[EXERCISE AIM] Could you filter the data below down to the lines that hold the word "shift"?

[DATA TO PROCESS]
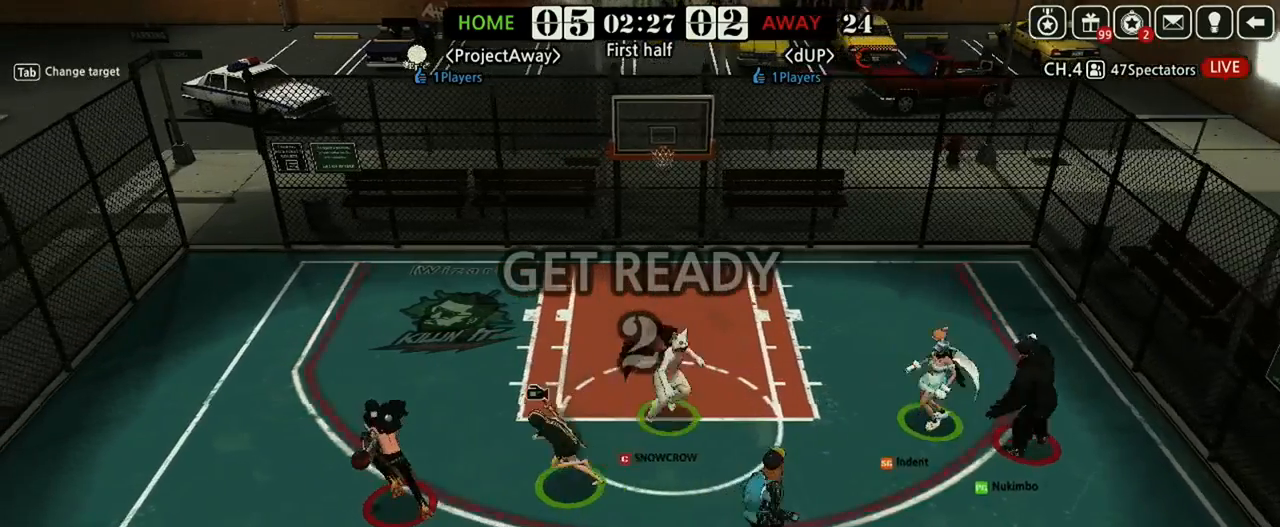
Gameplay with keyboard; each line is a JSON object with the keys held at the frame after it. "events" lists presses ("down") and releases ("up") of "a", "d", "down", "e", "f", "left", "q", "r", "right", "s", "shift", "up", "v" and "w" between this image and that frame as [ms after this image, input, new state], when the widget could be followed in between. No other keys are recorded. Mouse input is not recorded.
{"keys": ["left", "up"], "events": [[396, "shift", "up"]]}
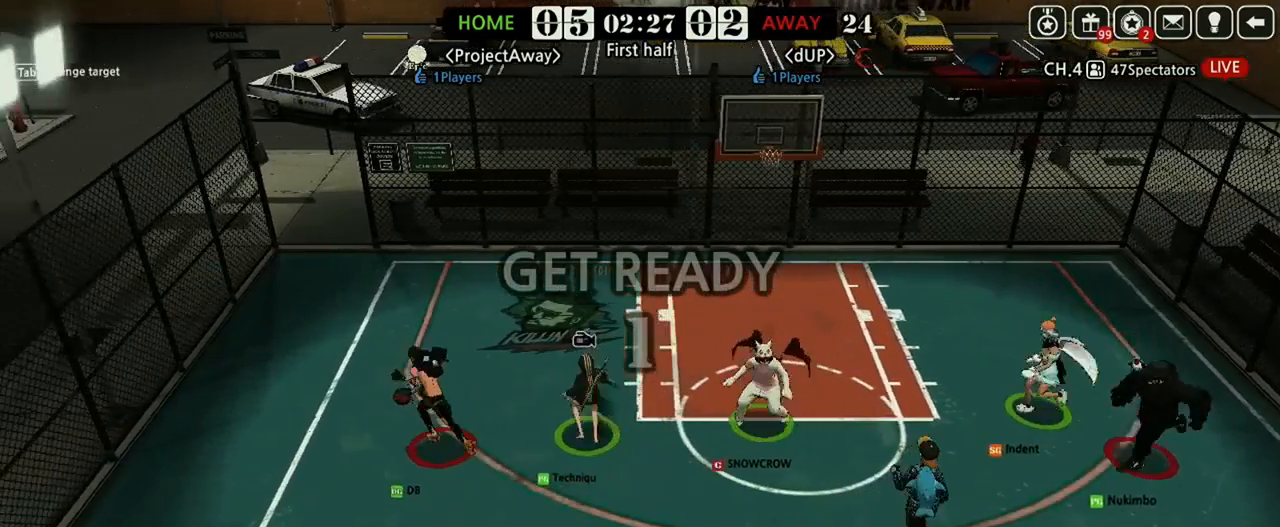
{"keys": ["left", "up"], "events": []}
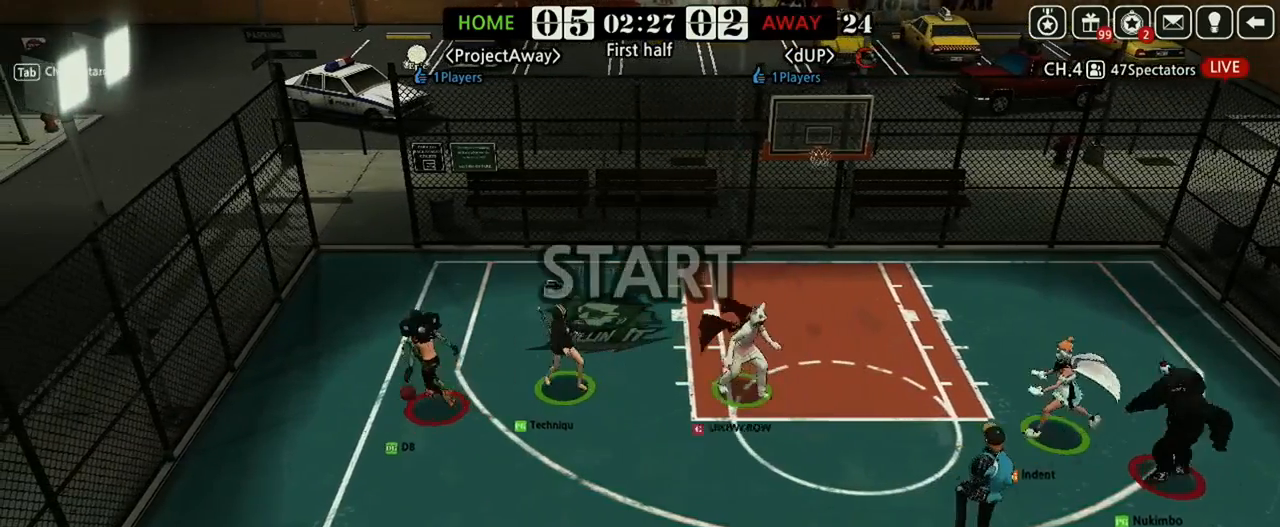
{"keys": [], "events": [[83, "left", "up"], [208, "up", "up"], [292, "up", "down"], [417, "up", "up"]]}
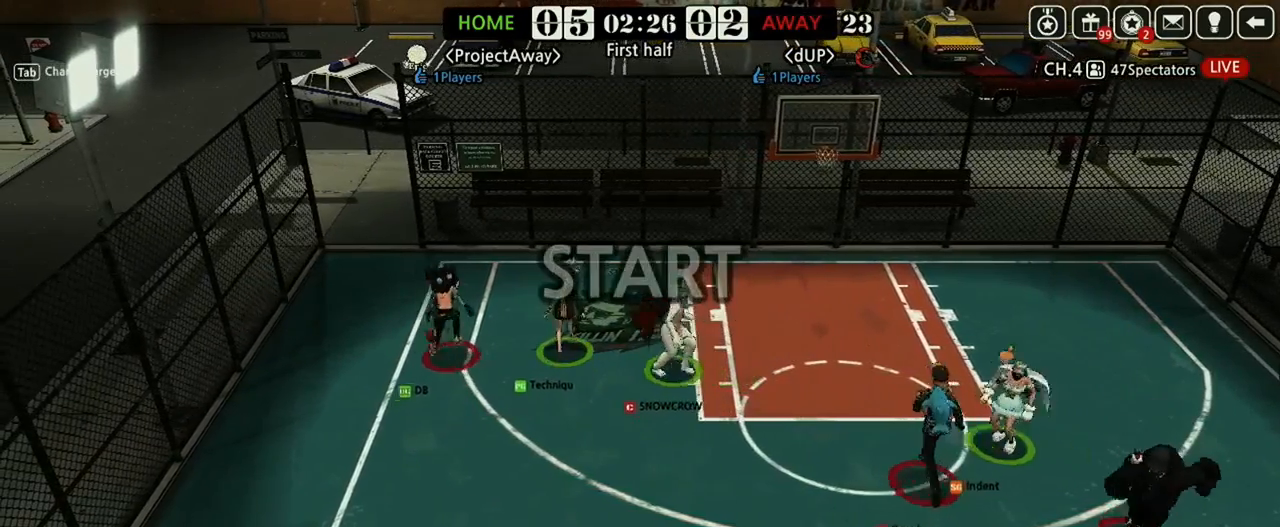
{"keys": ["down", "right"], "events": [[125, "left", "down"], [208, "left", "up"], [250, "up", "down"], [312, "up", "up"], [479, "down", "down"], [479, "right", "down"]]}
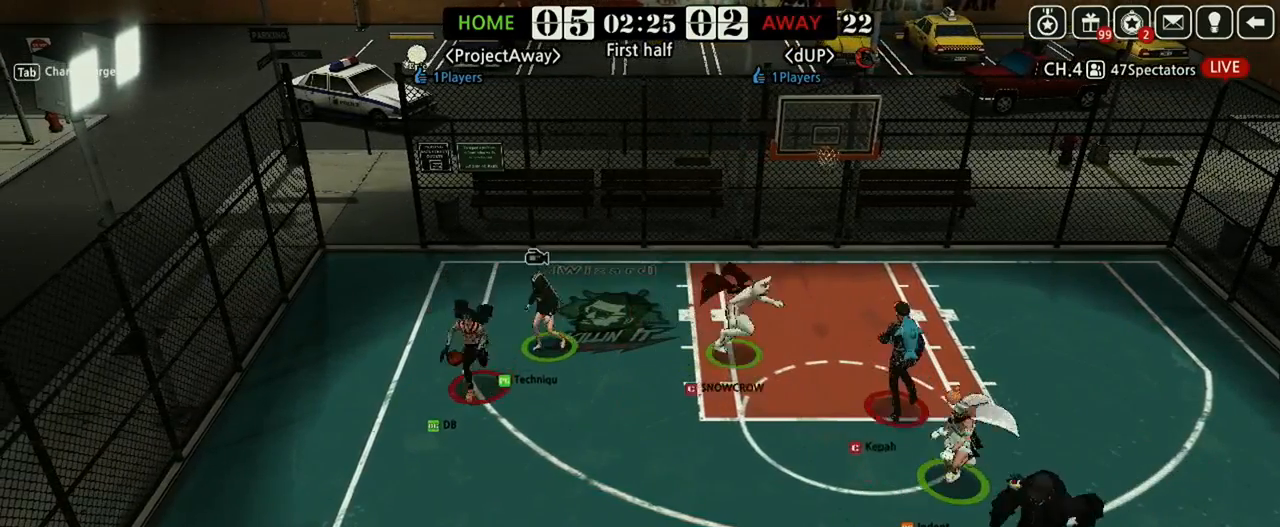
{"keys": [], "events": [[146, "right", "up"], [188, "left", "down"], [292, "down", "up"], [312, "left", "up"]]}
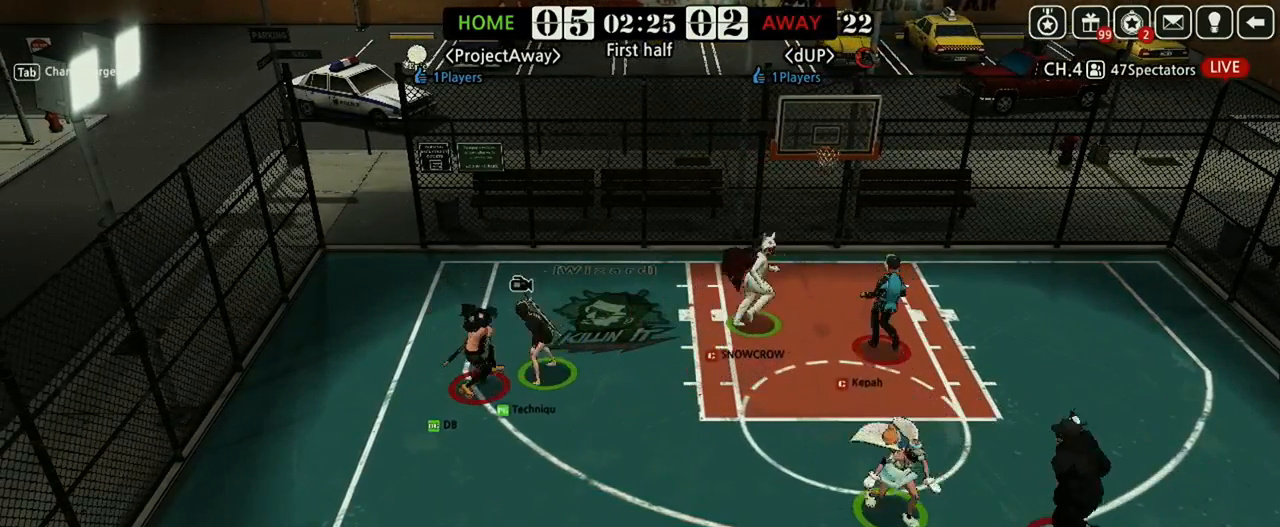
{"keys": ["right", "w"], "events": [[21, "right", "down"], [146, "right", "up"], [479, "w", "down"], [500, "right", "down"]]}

---

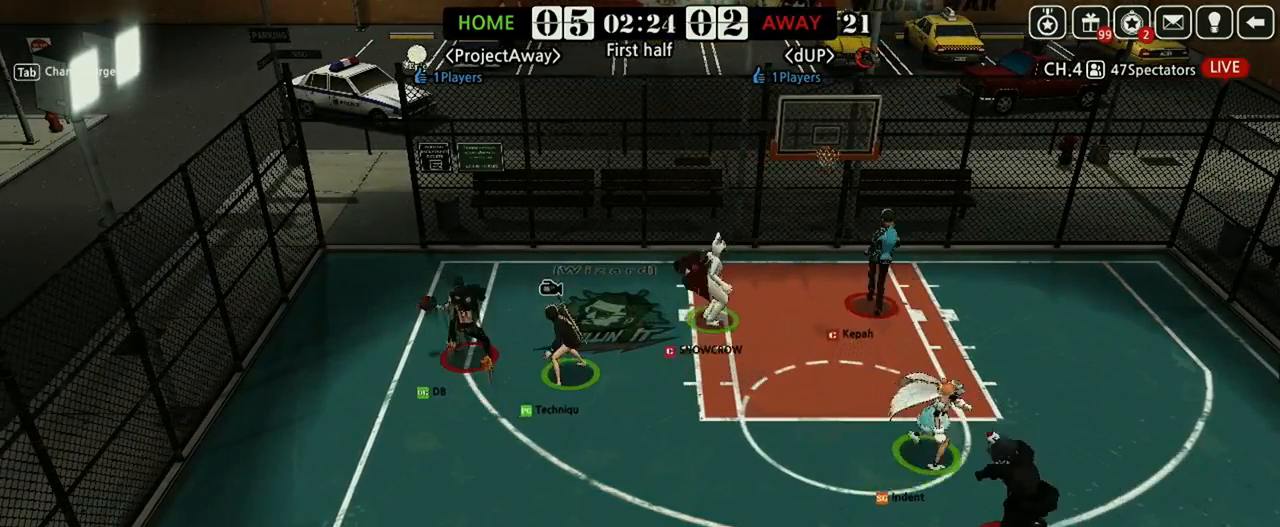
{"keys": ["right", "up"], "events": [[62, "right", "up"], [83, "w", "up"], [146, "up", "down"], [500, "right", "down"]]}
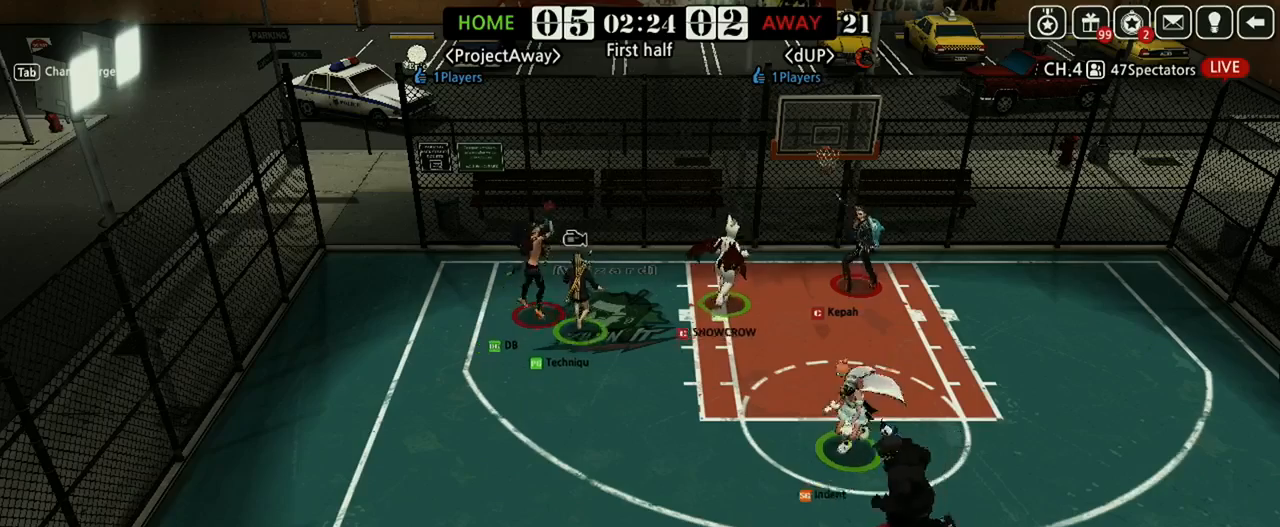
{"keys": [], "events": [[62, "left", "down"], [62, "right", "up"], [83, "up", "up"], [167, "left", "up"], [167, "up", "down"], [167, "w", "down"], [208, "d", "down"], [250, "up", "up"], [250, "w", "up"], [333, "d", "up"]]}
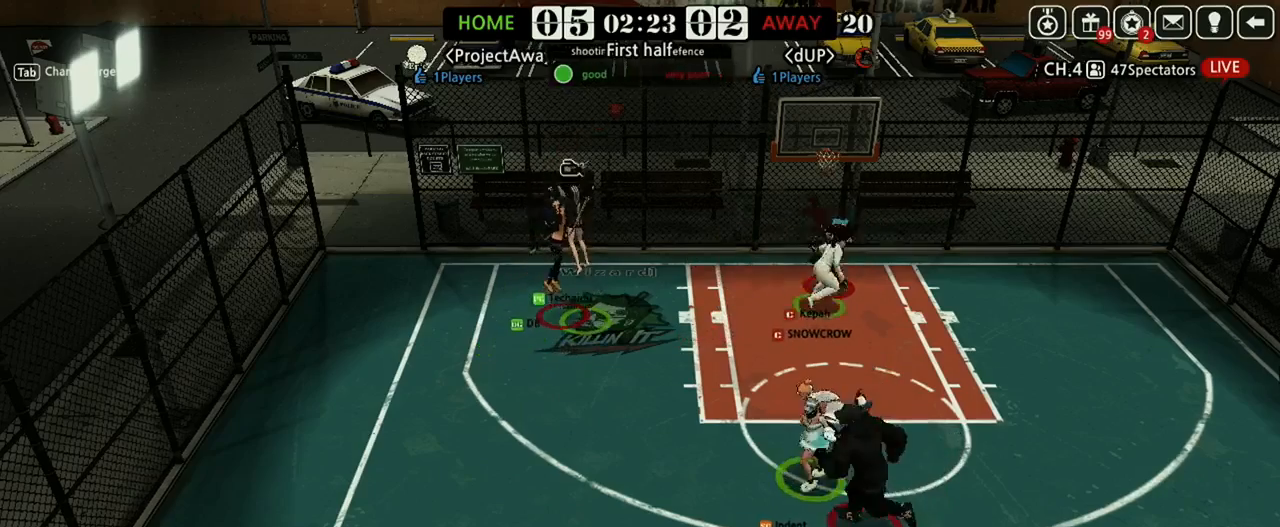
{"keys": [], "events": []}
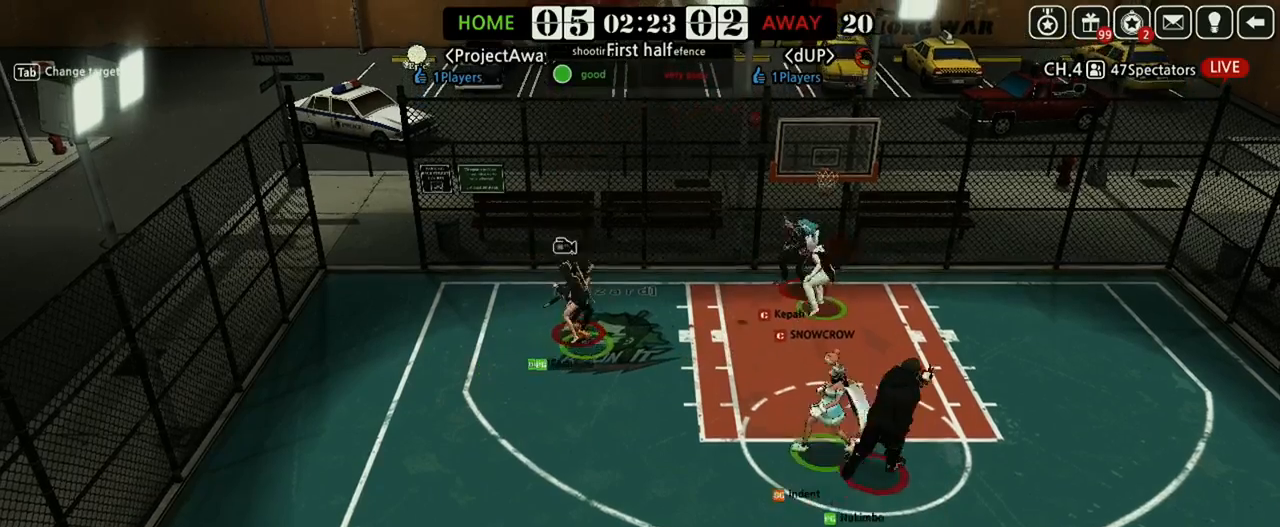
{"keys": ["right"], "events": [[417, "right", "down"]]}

==

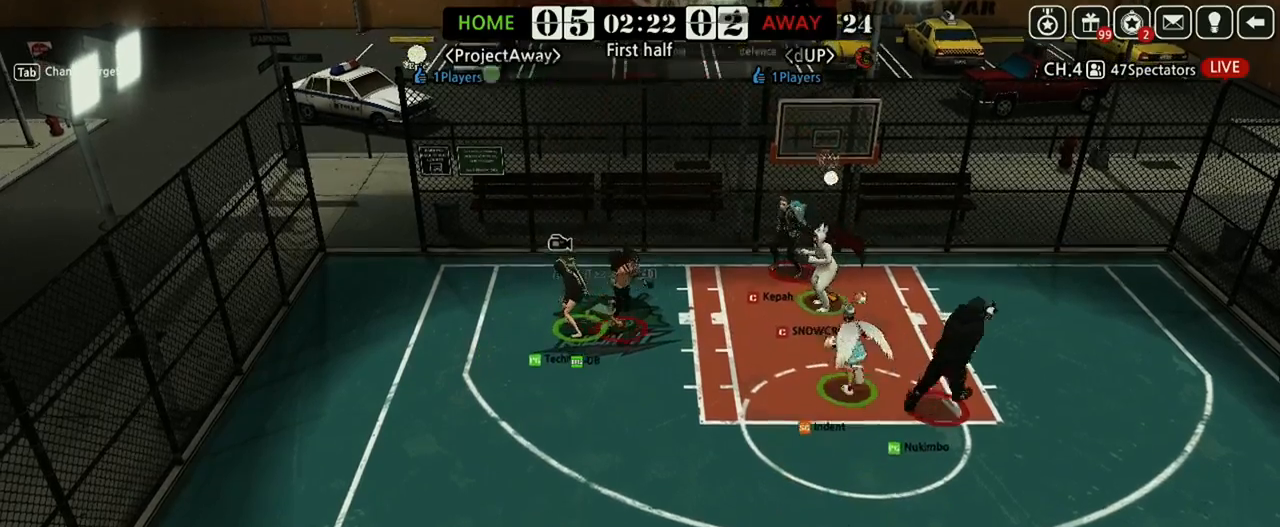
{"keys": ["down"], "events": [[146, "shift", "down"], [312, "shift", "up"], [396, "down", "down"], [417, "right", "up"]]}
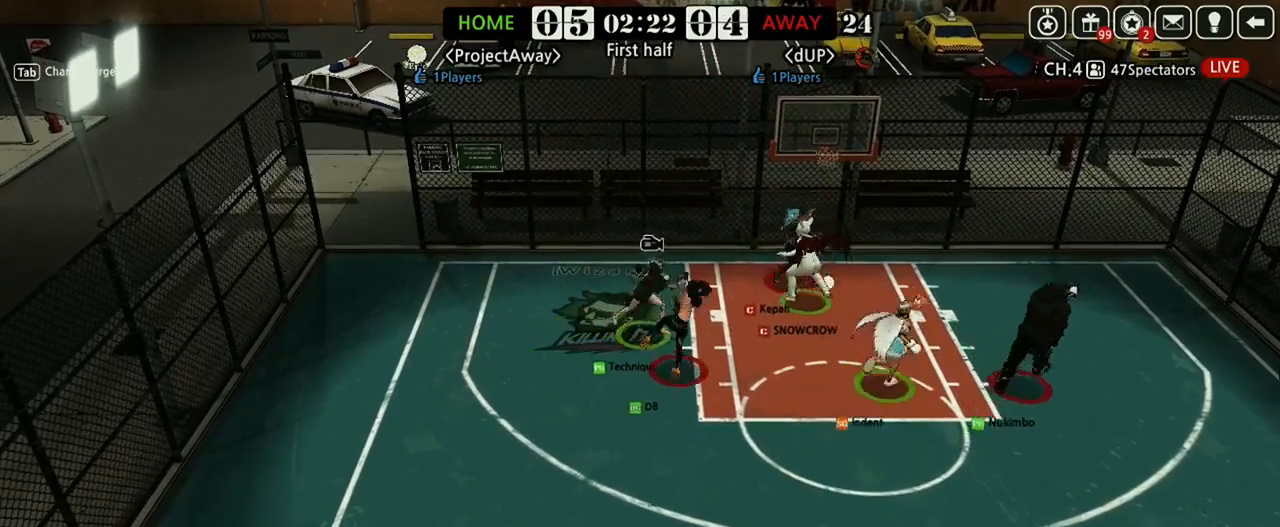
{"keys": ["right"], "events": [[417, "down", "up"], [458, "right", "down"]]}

[WRITTEN REPLY]
Gameplay with keyboard; each line is a JSON object with the keys held at the frame after it. "events" lists presses ("down") and releases ("up") of "a", "d", "down", "e", "f", "left", "q", "r", "right", "s", "shift", "up", "v" and "w" between this image and that frame as [ms after this image, input, new state], when the widget could be followed in between. No other keys are recorded. Mouse input is not recorded.
{"keys": ["left", "up"], "events": [[396, "shift", "up"]]}
{"keys": ["down"], "events": [[146, "shift", "down"], [312, "shift", "up"], [396, "down", "down"], [417, "right", "up"]]}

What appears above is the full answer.